* _REQUIREMENT_:
Write out every line of the records below as a numbered list, leaving out any blank lines.

Entries from a collection
= = =

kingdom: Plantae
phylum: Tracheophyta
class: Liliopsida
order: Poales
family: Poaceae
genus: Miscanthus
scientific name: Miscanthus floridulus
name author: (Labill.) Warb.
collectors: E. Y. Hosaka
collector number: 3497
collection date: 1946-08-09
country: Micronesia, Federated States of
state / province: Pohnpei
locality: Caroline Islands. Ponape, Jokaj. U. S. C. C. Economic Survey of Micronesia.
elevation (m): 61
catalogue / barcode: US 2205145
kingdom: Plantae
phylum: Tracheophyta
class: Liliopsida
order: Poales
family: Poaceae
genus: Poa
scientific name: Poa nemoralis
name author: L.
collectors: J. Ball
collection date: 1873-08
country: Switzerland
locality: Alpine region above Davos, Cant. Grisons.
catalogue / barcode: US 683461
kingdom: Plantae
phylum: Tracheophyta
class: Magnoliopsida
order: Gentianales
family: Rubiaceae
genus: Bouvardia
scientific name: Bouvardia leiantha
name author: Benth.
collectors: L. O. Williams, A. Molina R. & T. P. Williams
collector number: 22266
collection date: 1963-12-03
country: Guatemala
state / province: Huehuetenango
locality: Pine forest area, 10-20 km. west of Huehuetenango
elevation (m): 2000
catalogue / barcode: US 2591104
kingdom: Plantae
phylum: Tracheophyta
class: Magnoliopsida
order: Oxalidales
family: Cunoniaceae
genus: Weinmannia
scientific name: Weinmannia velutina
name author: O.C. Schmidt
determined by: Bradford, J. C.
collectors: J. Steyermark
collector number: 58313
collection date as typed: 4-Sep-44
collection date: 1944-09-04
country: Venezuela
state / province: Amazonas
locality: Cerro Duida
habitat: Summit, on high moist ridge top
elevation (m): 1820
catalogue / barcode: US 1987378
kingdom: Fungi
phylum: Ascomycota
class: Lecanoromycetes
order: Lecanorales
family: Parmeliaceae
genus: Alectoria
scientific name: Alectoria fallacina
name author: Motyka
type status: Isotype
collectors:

= = =

* _COMPLETED TASK_:
1. kingdom: Plantae
2. phylum: Tracheophyta
3. class: Liliopsida
4. order: Poales
5. family: Poaceae
6. genus: Miscanthus
7. scientific name: Miscanthus floridulus
8. name author: (Labill.) Warb.
9. collectors: E. Y. Hosaka
10. collector number: 3497
11. collection date: 1946-08-09
12. country: Micronesia, Federated States of
13. state / province: Pohnpei
14. locality: Caroline Islands. Ponape, Jokaj. U. S. C. C. Economic Survey of Micronesia.
15. elevation (m): 61
16. catalogue / barcode: US 2205145
17. kingdom: Plantae
18. phylum: Tracheophyta
19. class: Liliopsida
20. order: Poales
21. family: Poaceae
22. genus: Poa
23. scientific name: Poa nemoralis
24. name author: L.
25. collectors: J. Ball
26. collection date: 1873-08
27. country: Switzerland
28. locality: Alpine region above Davos, Cant. Grisons.
29. catalogue / barcode: US 683461
30. kingdom: Plantae
31. phylum: Tracheophyta
32. class: Magnoliopsida
33. order: Gentianales
34. family: Rubiaceae
35. genus: Bouvardia
36. scientific name: Bouvardia leiantha
37. name author: Benth.
38. collectors: L. O. Williams, A. Molina R. & T. P. Williams
39. collector number: 22266
40. collection date: 1963-12-03
41. country: Guatemala
42. state / province: Huehuetenango
43. locality: Pine forest area, 10-20 km. west of Huehuetenango
44. elevation (m): 2000
45. catalogue / barcode: US 2591104
46. kingdom: Plantae
47. phylum: Tracheophyta
48. class: Magnoliopsida
49. order: Oxalidales
50. family: Cunoniaceae
51. genus: Weinmannia
52. scientific name: Weinmannia velutina
53. name author: O.C. Schmidt
54. determined by: Bradford, J. C.
55. collectors: J. Steyermark
56. collector number: 58313
57. collection date as typed: 4-Sep-44
58. collection date: 1944-09-04
59. country: Venezuela
60. state / province: Amazonas
61. locality: Cerro Duida
62. habitat: Summit, on high moist ridge top
63. elevation (m): 1820
64. catalogue / barcode: US 1987378
65. kingdom: Fungi
66. phylum: Ascomycota
67. class: Lecanoromycetes
68. order: Lecanorales
69. family: Parmeliaceae
70. genus: Alectoria
71. scientific name: Alectoria fallacina
72. name author: Motyka
73. type status: Isotype
74. collectors:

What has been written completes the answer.